My second criticism of Dawkins is that he doesn't seem to realise the futility of his work. He publishes an article of sublime reason and logic. But in it, he admits that reason and logic are not going to work on the faithful! Of course they aren't. Try persuading any churchgoer that there is no God, or even ask him to explain the reasoning behind his belief, and you will never find logic so faulty. The slightly more reasonable will not bother; they will admit that there is no logic to their belief; it is pure faith. I have a modicum of respect for those, but I'm not prepared to accept their surrender without one sacrifice: if they confess that logic cannot explain their belief, then they should not expect or demand their beliefs to be shared by anyone else, or demand respect and understanding for their belief. You may believe in your celestial teapot if you wish, but do not expect anyone to take you seriously, or for people not to challenge and mock your belief. This is not hypocrisy in view of the previous paragraph; I did not write that there is no evidence at all for God, unlike our teapot. But if someone confesses pure faith, then they must be the ones who consider there to be no evidence at all.

In view of this, I'm not sure what Dawkins was trying to achieve. Perhaps draw a few who were already wavering over to his banner? But he cannot honestly expect to have won over anyone who did not already have their doubts, because his sublime logic and reason are not going to work on them!

Overall, I don't think I'll ever be able to take religion seriously. But this doesn't mean that I'm opposed to all religion on principle, in the way that Dawkins is. Every religion has a few skeletons in the closet, such as genocide and indoctrination. Of course they do! The theory of evolution predicts that the religions that survive are not the ones that play nicely, but the evangelical, aggressive survivalists. But that was in the far more simple world of centuries past. Today, where cooperation is forced on us by a far more sophisticated system of sharing precious resources, with the threats of annihilation by nuclear fire or irrevocable climate change, religion will be forced to evolve again into something else. I'm hoping it will start to approach the form of pantheism that Dawkins mentions right at the start of his book, where he describes Einstein's God. This God is still omnipotent and omniscient, but is not a personal God or in any way anthropomorphic. Instead, He is nothing less than Nature itself. This is a form of God that I find far more appealing, a natural rather than supernatural entity. It's also one easily reconcilable with science; His "miracles" are everything you might consider to be utterly mundane. He is also the God that I think most physicists quietly believe in. We go looking for the patterns in the universe, in the belief that there are patterns, rather than just coincidences. It is not a huge step to equate God with those patterns, since they are everything, though it is a colossal step to equate that God with the anthropomorphic, jealous, violent entity that is the Christian, Islamic or Jewish God.

Finally, some of my deeply Christian friends are the nicest people I've ever met. I find it unlikely that the correlation between religion and pleasantness is entirely coincidental.

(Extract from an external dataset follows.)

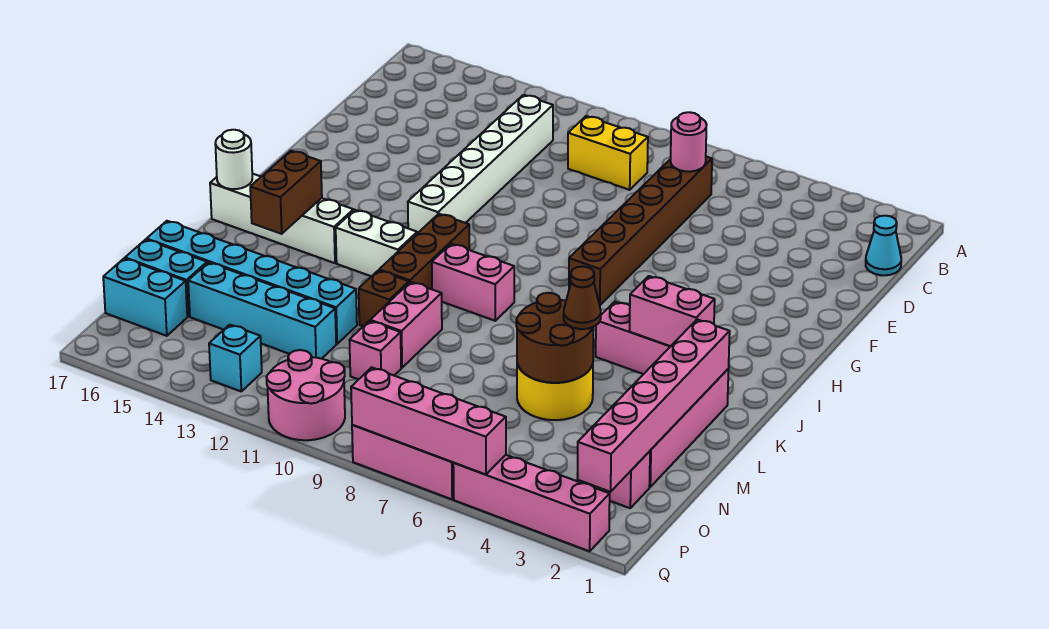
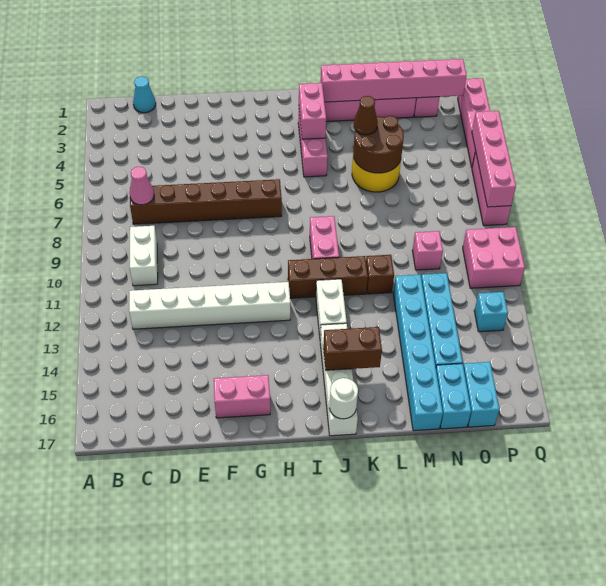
pink 1x1 round brick [671,112,707,172] -> pink 1x1 cone [130,167,154,205]
yellow 1x2 brick [568,116,648,190] -> white 1x2 brick [130,226,158,286]
pink 1x2 brick [370,282,442,368] -> pink 1x2 brick moved to [214,375,270,418]
pink 2x2 round brick [266,350,345,440] -> pink 2x2 brick [463,227,525,288]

*Both meanings of exhaustive are appropriate here.

2 comments:

Brunellus said...

I haven't noticed the slightest correlation – positive or negative – between religiousness and pleasantness. (Have you? The fact that some of your very Christian friends are very nice does not in itself establish a correlation.)

Res said...

It does establish a weak correlation, though I confess that certainly doesn't give any kind of connection, and it's hardly an exhaustive study. Besides, I didn't say religious, I said Christian, and admittedly they're all of a similar branch of Christianity.

Okay, so I'd just like to see something that would mean I can justify not crushing their beliefs.